Wolf: Theme park crumbling down
Many people today don't take care of the things they have, don't maintain them, because another one can be purchased to replace the old one. We live in a disposable world where electronics, appliances, cars, houses and even people are neglected and discarded.
Knowing when an item can be maintained and knowing when it is broken is the paragon of prudence.
Sometimes the 42" large screen TV that weighs 155-pounds with a profile three-feet-wide needs its tube broken for all eternity. Sometimes the coffee-pot needs emptied…not the filter, the entire appliance. Sometimes the old war-wagon with 200,000 miles on it can't be salvaged. Sometimes the house burns down and you need a new house. Sometimes, to my disgrace, the marriage can't be saved.
Sometimes maintenance is overrated. Sometimes it's time to start over. And sometimes it may be too late. Discerning the times and the seasons and when to make moves in professional sports leagues separates one general manager from another. Knowing when to "sell high" and when to stay the course is what builds careers and fattens wallets.
The Phoenix Suns have given us a great ride. But the ride is over - Ron Wolfley, reporting.
The problem is the Planet Orange Ride was maintained, prolonged, cared for and preserved. The theme-park was crumbling down around it but the ride was ready to go and making money.
Sometimes maintenance is overrated.
I came across something I wrote two-years ago and I'd like to offer you a retro-shot of verbiage from the bowels of the Wu Fang Clan:
The Suns MUST get something of value for STAT. He is the most talented asset the Suns possess and, therefore, the key to the Suns competing in the Western Conference in the future. What those pieces are remains in the hands of the creators of Planet Orange. Only they know what is being bantered about behind close doors but, make no mistake, those "pieces" will comprise the planet's core for the next five-years.
It will not stop with Amare; it should not stop with Amare.
The Suns should move Steve Nash as well and complete the trajectory of change. Declivitous though it may be, Nash without Amare does not compute. Why would the Suns sign an aging Steve Nash to a 2 or 3-year contract when the rest of the planet is exploding?
That was before the Suns finished third in the Western Conference and went on to challenge the Lakers in the Western Conference Finals with Amare and Nash leading the way.
Was it worth it? Was being relevant for a season worth prolonging the inevitable: a basketball team that didn't include Amare and Nash?
Only you can answer that question. There is a different answer for each of us.

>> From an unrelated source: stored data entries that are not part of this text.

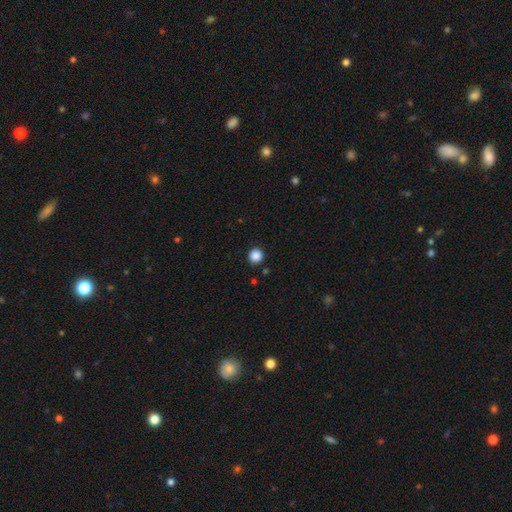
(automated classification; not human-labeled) Smooth or featured?
  - smooth: 87% *
  - star or artifact: 11%
  - featured or disk: 3%
How rounded?
  - round: 94% *
  - in between: 5%
  - cigar-shaped: 1%
Merging?
  - none: 92% *
  - minor disturbance: 5%
  - major disturbance: 2%
  - merger: 2%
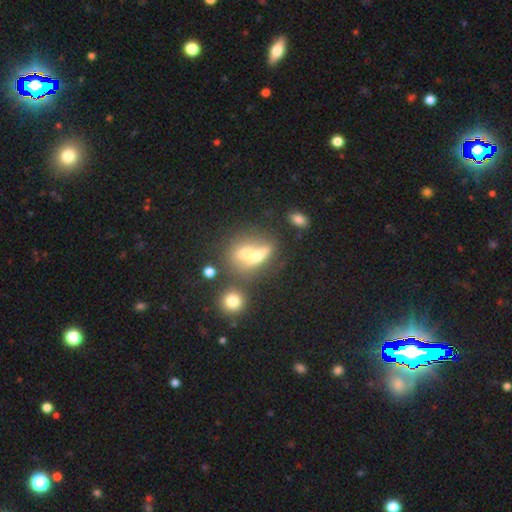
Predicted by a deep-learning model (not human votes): Smooth or featured? Predicted: smooth (p=0.57). How rounded? Predicted: in between (p=0.46). Merging? Predicted: merger (p=0.56).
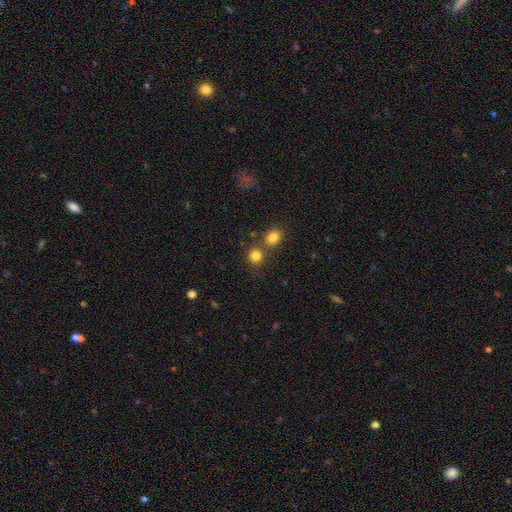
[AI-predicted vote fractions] smooth_or_featured: smooth (p=0.81) [alt: star or artifact p=0.12]
how_rounded: round (p=0.84) [alt: in between p=0.15]
merging: none (p=0.62) [alt: merger p=0.26]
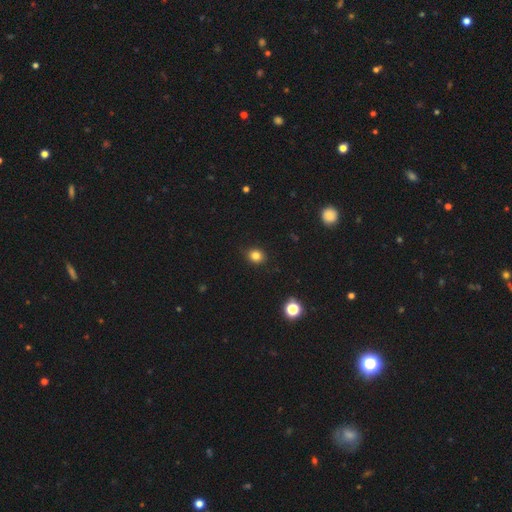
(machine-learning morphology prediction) This appears to be a smooth galaxy with no disk features (82%) that is round (73%). Merging: none (88%).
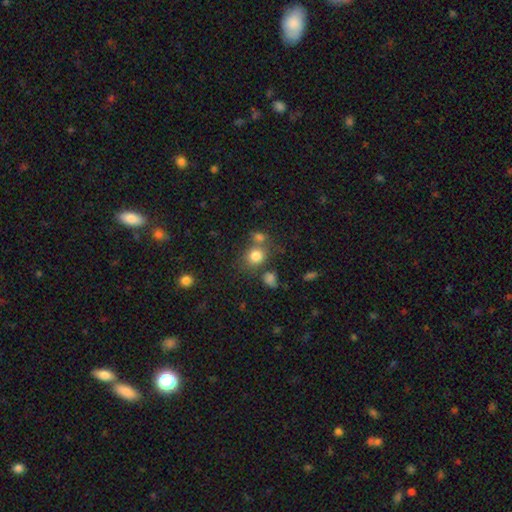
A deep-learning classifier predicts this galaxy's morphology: smooth-or-featured: smooth: 80% | star or artifact: 12% | featured or disk: 8%
  how-rounded: round: 77% | in between: 22% | cigar-shaped: 1%
  merging: none: 58% | merger: 25% | minor disturbance: 11% | major disturbance: 6%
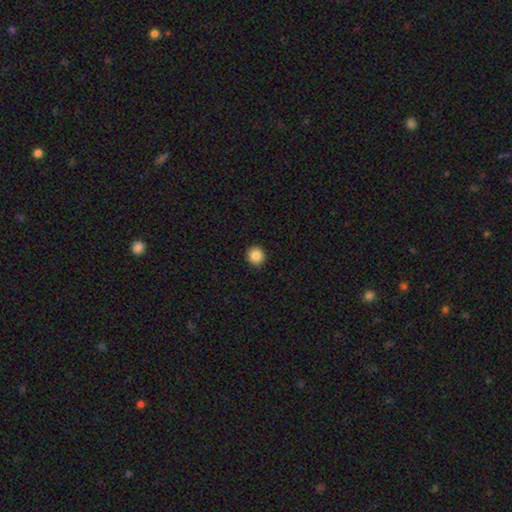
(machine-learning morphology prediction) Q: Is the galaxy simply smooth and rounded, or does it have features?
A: smooth — 86%.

For me and the compound, it was. I am glad the Suns didn't move Amare and Nash. As I read my dusty words I must admit: I'm glad I'm not making decisions for anyone. Last year was special. Planet Orange was special. Sweeping the Spurs was worth it alone!
But the Suns lost Amare Stoudemire. They got nothing for him. Although he had many holes in his game, he represented the cornerstone that would lay the foundation of Planet Orange's rebuilding project. He walked. The Suns will never get that back. They lost their most valuable piece to the rebuilding puzzle and got nothing in return.
Unfortunately, they can't make the same mistake with Nash.